Monday, September 26, 2016

Audio Reflections of Tuesday, September 27, 2016

To hear the Audio Reflections of Tuesday, September 27, 2016 click HERE

Tuesday, September 27, 2016 - Don’t try to teach a pig to sing. It is waste of your time and irritates the pig.

To read the texts click on the texts:Job 3:1-3,11-17,20-23; Lk 9:51-56

The section of the Gospel of Luke beginning from 9:51 and ending at 19:28 is known as the Travel Narrative or Journey to Jerusalem. Beginning today and on all weekdays till Advent, (except on feast days) we will be reading from this section of Luke’s Gospel. It is therefore important to have an understanding of what this section means. Luke begins this travel narrative by telling us that when the days drew near for Jesus’ death, resurrection and ascension, he set his face to go to Jerusalem. Jesus’ arrival at Jerusalem in 19:28 marks the end of this section. One important reason for this section where Luke diverts from Mark, is so that Luke can add here material from his own special source and also material from the source known as “Q” which he and Matthew have in common. In this section we will also find many parables, sayings meal scenes, controversies and warnings, through which the Lucan Jesus explicates his way of life.

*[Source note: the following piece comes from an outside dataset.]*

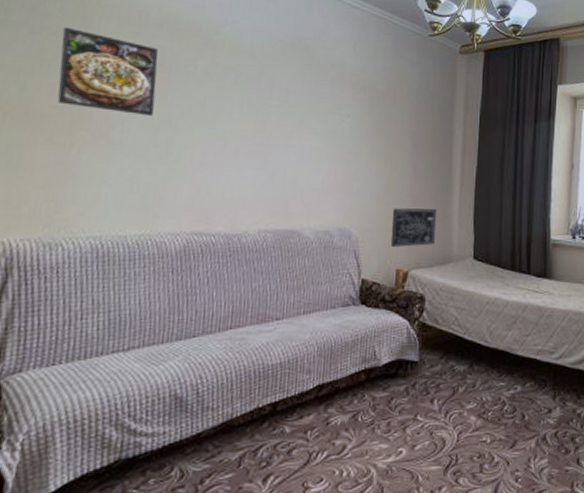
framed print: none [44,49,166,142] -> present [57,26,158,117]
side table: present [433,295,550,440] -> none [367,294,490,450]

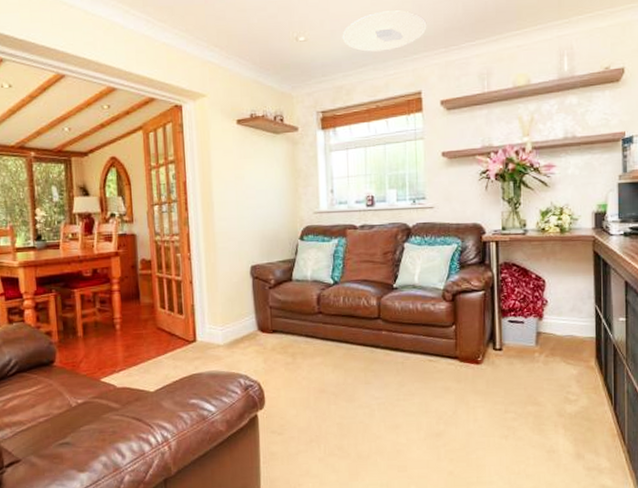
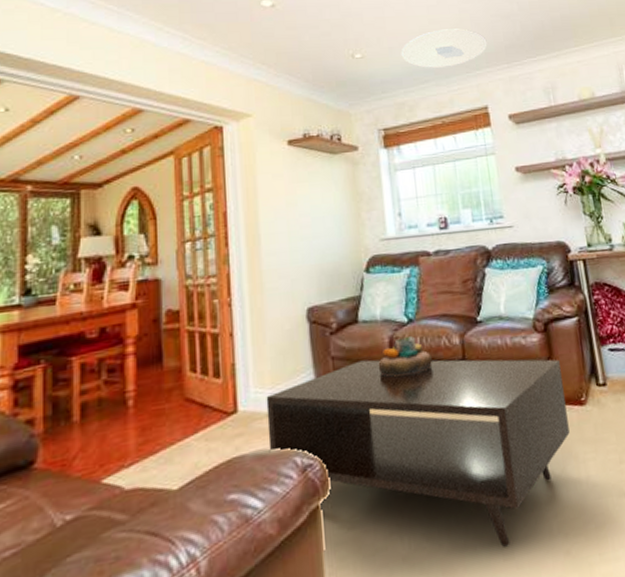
coffee table: none [218,311,464,463] -> present [266,359,570,548]
decorative bowl: none [307,295,352,327] -> present [378,336,432,377]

In the text of today, we will read of the opposition that Jesus encounters already at the beginning of his journey. A Samaritan village refuses to welcome him. This rejection of Jesus at the beginning of his ministry coincides with the rejection at the beginning of his ministry in Nazareth (4:16-30). This foreshadows the rejection that Jesus will face in Jerusalem. In response to the rejection, James and John want to react and destroy the whole village. Jesus’ rebuke of James and John is an indication that he will not use violence in his ministry, but will win people only through love. The last verse of this text where we are told that they went on to another village also makes clear that Jesus will not force his teaching on anyone who does not want to listen to it.


Sometimes we are faced with opposition with regard to an idea that we may put forward or a suggestion that we may offer. When we identify with that idea or suggestion and feel rejected when it is rejected, then we might be tempted like James and John to react. The attitude of Jesus invites us to detach ourselves from all that we propose, so that we can continue to stay calm and collected.